Es comprensible que estas sólidas correlaciones provoquen cierta incomodidad en algunos analistas que a veces parecen más promotores de la fe que observadores imparciales, y no sería honesto dejar de reconocer el moderado optimismo que nos provocan a quienes, además de no creer en la existencia de fenómenos sobrenaturales, tampoco creemos en el beneficio neto que han traído estas creencias a las sociedades. La evidencia respalda la idea del conflicto epistémico entre ciencia y religión, contraria al principio de magisterios no superpuestos postulado por el paleontólogo Stephen Jay Gould en su libro «Ciencia versus religión: un falso conflicto». Entre muchos otros desafíos, quienes adhieren a esta hipótesis conciliadora deberían esforzarse en explicar por qué 7 de cada 10 estadounidenses cree todavía en la existencia de los milagros y del diablo mientras apenas 4 de cada 10 cree en la Teoría de la Evolución de Darwin. Y debería convencernos, además, de que en esta trágica muestra de ignorancia colectiva nada tuvo que ver la religión.

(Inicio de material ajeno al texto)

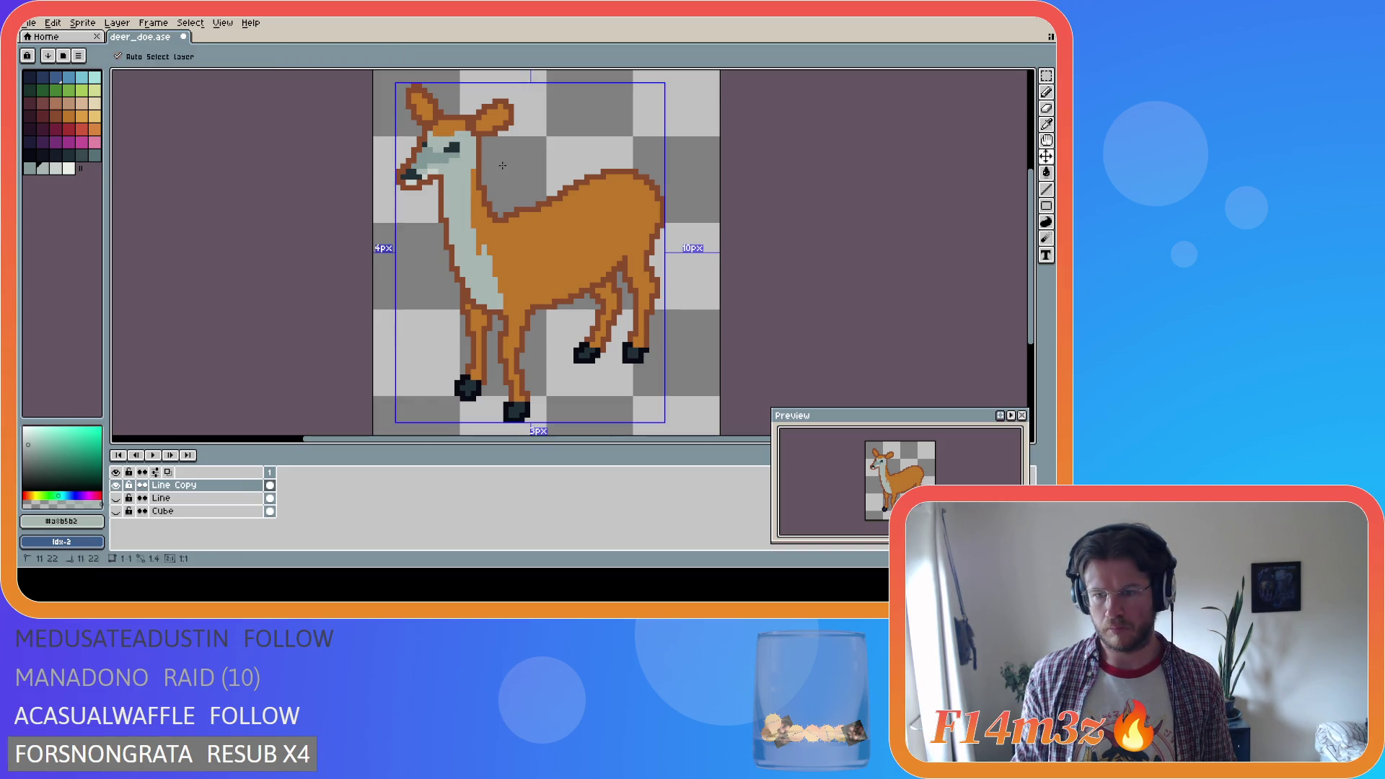
key(i)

Cada saber adquirido a lo largo de la historia por medio de la revelación o la repetición dogmática de «textos sagrados», no fue otra cosa que un parche provisorio que encontró la especie humana para ir sobrellevando sus ansiedades y temores primitivos ante a lo desconocido. Una pieza defectuosa, un amasijo de mitos y milagros mal ensamblado, que debió ser removido con dificultad a medida que la ciencia nos fue dando instrumentos para encontrar explicaciones mucho más precisas y elegantes sobre el funcionamiento del mundo. Paradójicamente, como ha sido señalado, el principal aporte de la ciencia tal vez sea ese proceso de maduración que supone la capacidad de aceptar nuestra ignorancia, confiados que la misma es provisoria, y que es posible encontrar las respuestas adecuadas, sin tener que acudir a los trucos de agentes ocultos, propios de relatos infantiles.